Manovra, il governo sprinta sulla tassa unica per la casa. Domani Conte vede i sindacati

Lontano dai palazzi e dalle discussioni dell'esecutivo, rimane il problema della tassazione delle imprese

Foto Emmanuel Dunand / AFP in foto Giuseppe Conte

ROMA – Avanti sulla tassa unica per la casa. Con il mese di settembre la manovra 2020 è alle porte e gli interventi sul fisco sono in primo piano sul tavolo giallorosso. “Bisogna portare a compimento il percorso di unificazione tra Imu e Tasi, è un’operazione che si può fare subito”. Questo è il ragionamento del nuovo viceministro all’Economia Antonio Misiani. In Parlamento, infatti, l’iter è in fase avanzata e da parte dell’esecutivo la misura è ritenuta “di assoluto buonsenso”.

La proposta

In effetti la proposta di fusione è già in discesa, con il testo già pronto all’uso elaborato prima della pausa estiva dal vicepresidente della commissione finanze della Camera, Alberto Gusmeroli. Dal punto di vista formale la nuova Imu (imposta municipale sugli immobili) sostituirebbe l’imposta municipale propria (Imu) e la ‘vecchia’ Tasi (tributo per i servizi indivisibili).

La nuova Finanziaria

Ma per la nuova Finanziaria c’è di più. Secondo Misiani nell’arco del triennio 2020-22 l’intenzione è “costruire un significativo intervento di riduzione del cuneo fiscale e anche interventi relativi all’imposizione fiscale sulle imprese”. Tutto già in fase di valutazione, con un paletto principe: “Bisogna bloccare l’aumento dell’Iva e avviare un taglio del cuneo fiscale a totale vantaggio dei lavoratori”. E se sulle partite Iva la riflessione è “solo all’inizio”, proprio la riduzione delle tasse sul lavoro sarà uno dei temi sul tavolo dell’incontro in scena domani a Palazzo Chigi tra il Giuseppe Conte e i segretari generali di Cgil, Cisl e Uil.

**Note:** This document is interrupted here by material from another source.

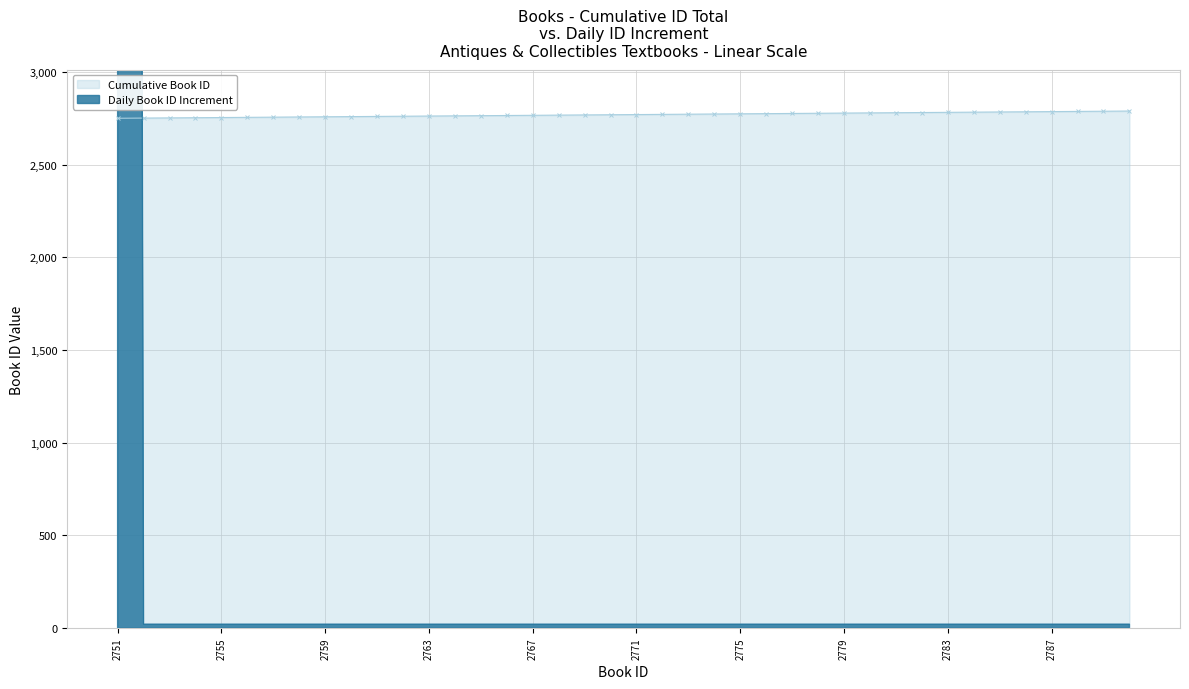

Which has a higher value, 2778 or 2763?

2778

L’incontro con i sindacati

Il governo sul dossier potrebbe stanziare quasi 5 miliardi, ma l’impressione è che i sindacati chiederanno di più. Da parte di Maurizio Landini, Annamaria Furlan e Carmelo Barbagallo ci sarà la rivendicazione delle priorità elencate nella piattaforma comune che mette al primo posto il salario minimo e l’attenzione ai lavoratori dipendenti. Ecco perché sul tavolo ci saranno gli interventi di rivalutazione delle pensioni, attenzione al pubblico e lotta all’evasione fiscale.

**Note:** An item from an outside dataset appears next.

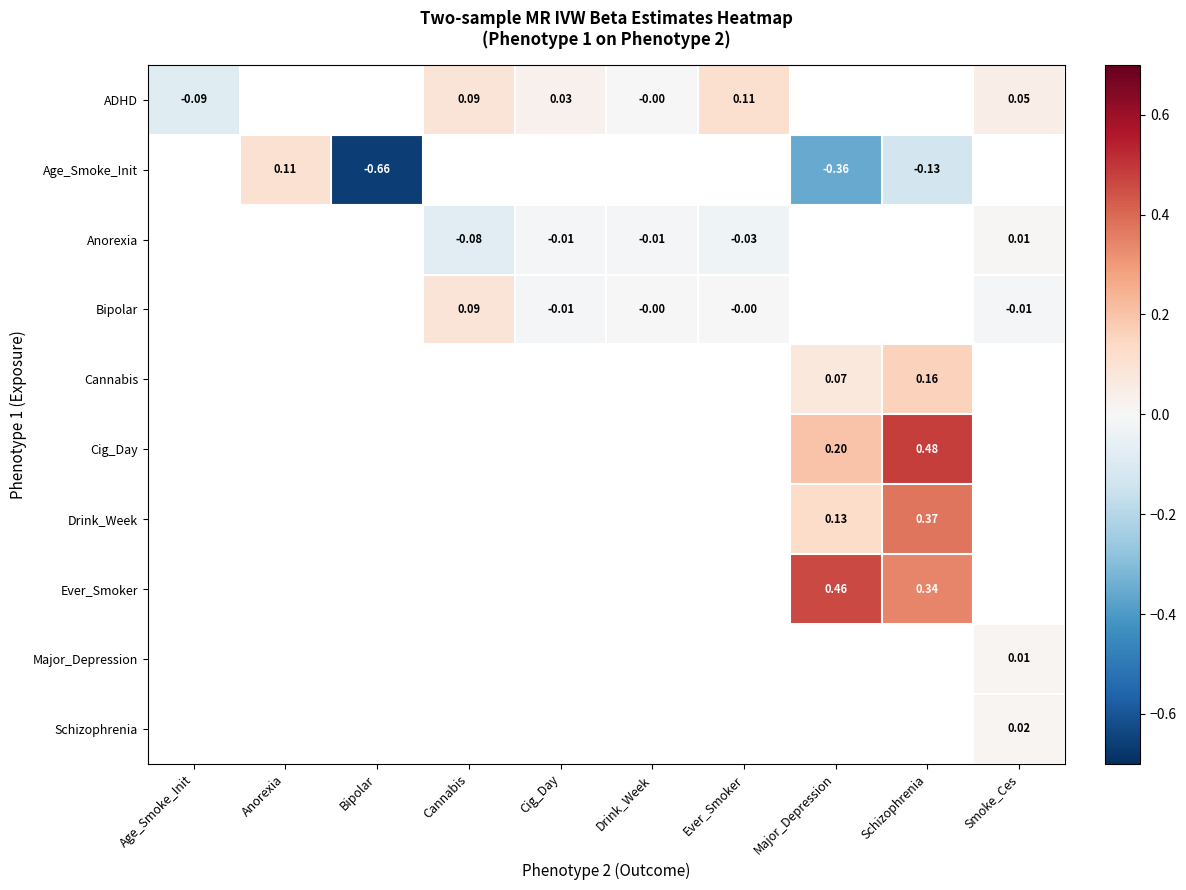

Count the number of data series in this chart.

10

La tassazione delle imprese

Lontano dai palazzi e dalle discussioni di governo, rimane il problema della tassazione delle imprese. E se Misiani ha rassicurato (“Sicuramente la pressione fiscale sarà ridotta rispetto all’andamento a legislazione vigente”), la Cna, Confederazione nazionale dell’artigianato e della piccola e media impresa, mette in evidenza numeri che fanno riflettere. Il Total tax rate per artigiani e piccole imprese, ovvero l’aliquota fiscale totale media sui profitti delle pmi, quest’anno scenderà sotto il 60 per cento: per la precisione al 59,7 per cento contro il 61,2 per cento del 2018.

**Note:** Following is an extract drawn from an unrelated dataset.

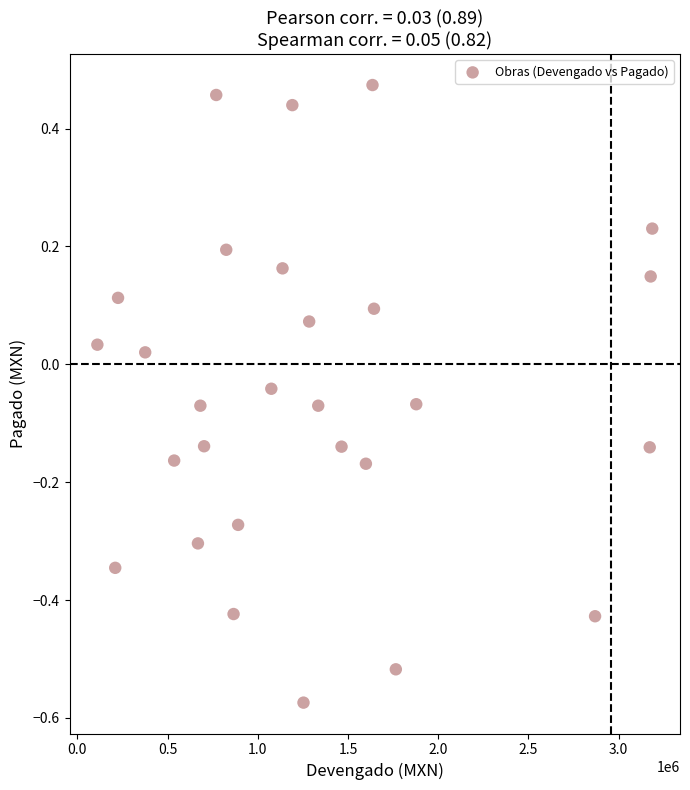

What is the range of Y values (max minus min)?

1.0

Tornando quasi ai livelli del 2011, quando era al 59 per cento. Cifre in calo quindi, ma ancora negative per gli imprenditori: per il presidente Vaccarino “la tassazione è sempre molto alta, siamo quasi al 60%. Chiediamo al nuovo governo di lavorare molto sulla diminuzione della pressione fiscale”. Un altro messaggio per la manovra 2020, puzzle di non facile soluzione per il titolare del Mef Roberto Gualtieri.